**PROVIDED TEXT:**
::::

The scandal of the lost generation

Why are so many young people unable to get a job or a place at university?

A friend of mine has been rejected by the university of her choice, despite last week having achieved three As at A-level. What's going on?

In my Sunday Mirror column today, I write about this and about how there are nearly one million unemployed young people in Britain aged between 16 and 24, at least 100,000 of whom are graduates. We are grappling with the consequences of a demographic spike: a mini-baby boom at the end of the 1980s means that there are many more young people in Britain aged 20 than there are those aged ten or 30.

Because of high unemployment, especially among the young, and because of Labour's misguided top-down prescriptions and stipulations on student numbers, university applications are rising. But there aren't enough places to meet the demand. The result is that we are creating a "lost generation" of young people who cannot get a job or a place at university.

In addition, of course, many graduates are burdened by debt in the form of student loans -- read my estimable colleague Laurie Penny on this. It's as if we have set up a committee with the sole purpose of creating an education system that deliberately discriminates against the least well-off.

Why even aspire to go to university when you know you will leave in debt and then struggle to find a job afterwards? It's all right if you have rich parents to support you through your student years and then on through the restlessness and uncertainty that can follow. But only the fortunate few can say that.

::::

**EXTRACTED ENTRIES:**
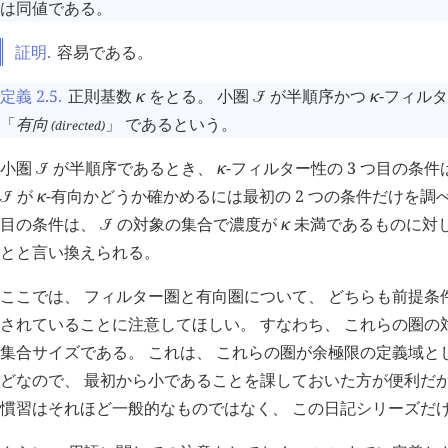
は同値である。
証明.
容易である。
定義 2.5
.
正則基数
κ
をとる。 小圏
が半順序かつ
κ
-フィル
󰒠
「
有向
」 であるという。
(directed)
小圏
が半順序であるとき、
κ
-フィルター性の 3 つ目の条
󰒠
が
κ
-有向かどうか確かめるには最初の 2 つの条件だけを調べ
󰒠
目の条件は、
の対象の集合で濃度が
κ
未満であるものに対
󰒠
とと言い換えられる。
ここでは、 フィルター圏と有向圏について、 どちらも前提条
されていることに注意してほしい。 すなわち、 これらの圏の
集合サイズである。 これは、 これらの圏が余極限の定義域と
どなので、 最初から小であることを課しておいた方が便利だか
慣習はそれほど一般的なものではなく、 この日記シリーズだ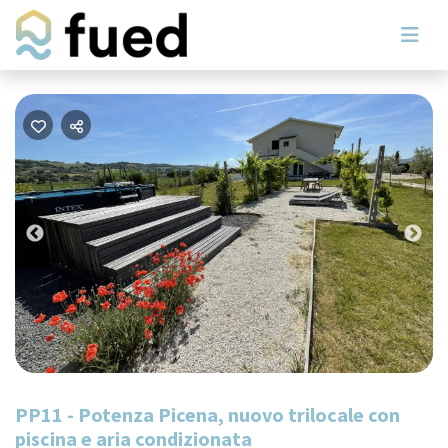
Previous
Nex
PP11 - Potenza Picena, nuovo trilocale con
piscina e aria condizionata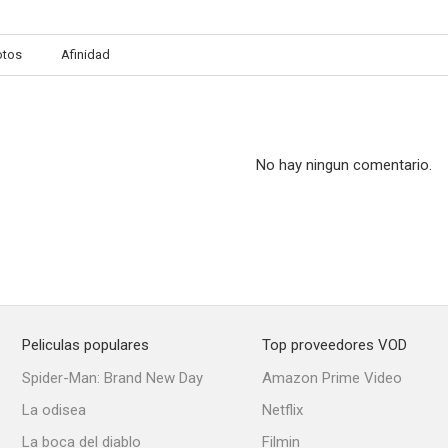
otos
Afinidad
No hay ningun comentario.
Peliculas populares
Top proveedores VOD
Spider-Man: Brand New Day
Amazon Prime Video
La odisea
Netflix
La boca del diablo
Filmin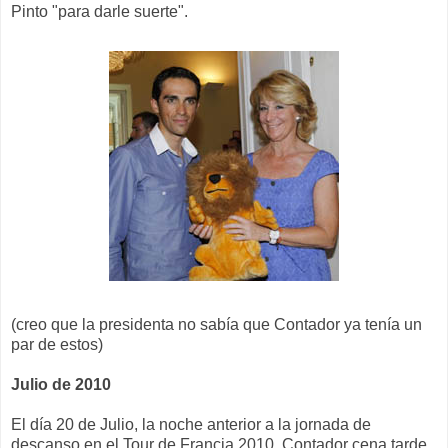
Pinto "para darle suerte".
(creo que la presidenta no sabía que Contador ya tenía un
par de estos)
Julio de 2010
El día 20 de Julio, la noche anterior a la jornada de
descanso en el Tour de Francia 2010, Contador cena tarde.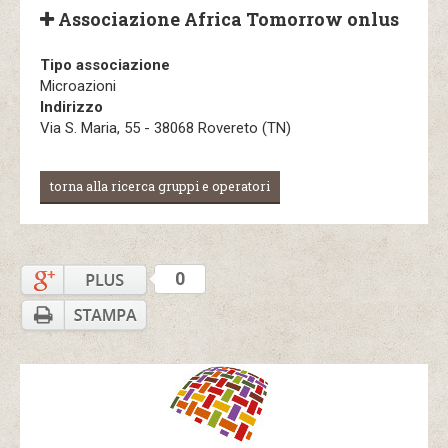
Associazione Africa Tomorrow onlus
Tipo associazione
Microazioni
Indirizzo
Via S. Maria, 55 - 38068 Rovereto (TN)
torna alla ricerca gruppi e operatori
0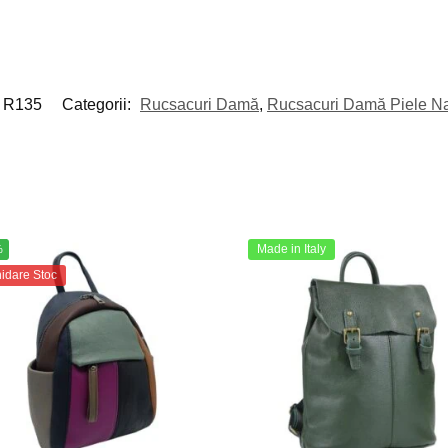
R135
Categorii:
Rucsacuri Damă
,
Rucsacuri Damă Piele Na
Made in Italy
%
hidare Stoc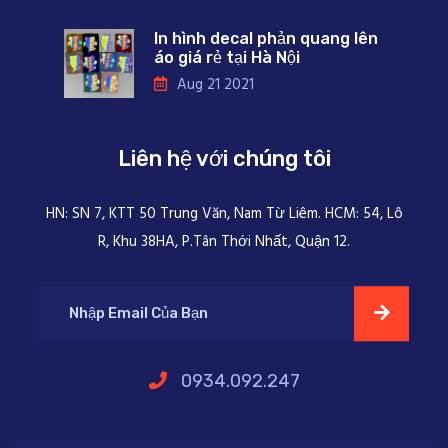
In hình decal phản quang lên
áo giá rẻ tại Hà Nội
Aug 21 2021
Liên hệ với chúng tôi
HN: SN 7, KTT 50 Trung Văn, Nam Từ Liêm. HCM: 54, Lô
R, Khu 38HA, P.Tân Thới Nhất, Quận 12.
0934.092.247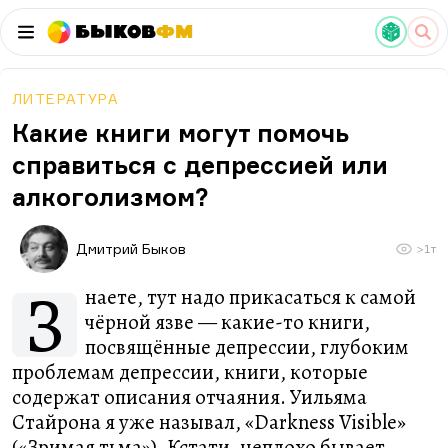
Быков
ФМ
ЛИТЕРАТУРА
Какие книги могут помочь
справиться с депрессией или
алкоголизмом?
Дмитрий Быков
>1т
З
наете, тут надо прикасаться к самой
чёрной язве — какие-то книги,
посвящённые депрессии, глубоким
проблемам депрессии, книги, которые
содержат описания отчаяния. Уильяма
Стайрона я уже называл, «Darkness Visible»
(«Зримая тьма»). Кстати, неплохо бывает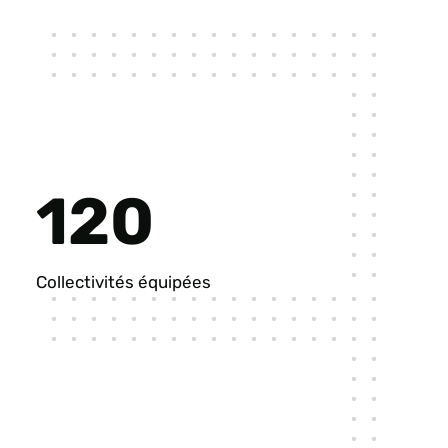
120
Collectivités équipées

::::

**WORK INSTRUCTIONS:** Pick up the piece on Britain's "lost generation" of young people right after its final sentence and keep it going.

**FINAL ANSWER:**
Our system of educational apartheid, in which the richest 10 per cent or so buy themselves out of the state sector, is already the most unfair in Europe. The abolition of the grammar schools merely contributed to the unfairness, as the admirable Conservative MP Graham Brady understands. If you've got money, you can buy a good education in Britain and all the advantages that follow. If you haven't, good luck.

The move to create the new A-level grade of A* will further privilege the rich and discriminate against state schools. As Peter Wilby writes in this week's issue of the New Statesman magazine: "The proportion of exam candidates from fee-paying schools awarded an A* is at least three times higher than the proportion from state schools."

It is scandalous that, in its 13 years of power, New Labour did not abolish the charitable status of public schools. These schools are businesses, many of them with extensive landowning interests, and they should be taxed as such.

Now, against the backdrop of the great recession and because of the coming spending cuts, universities are sure to contract. Signs saying "We're full up" are being pinned to campus gates all over the country.

Pity the lost generation.

Jason Cowley is editor of the New Statesman. He has been the editor of Granta, a senior editor at the Observer and a staff writer at the Times.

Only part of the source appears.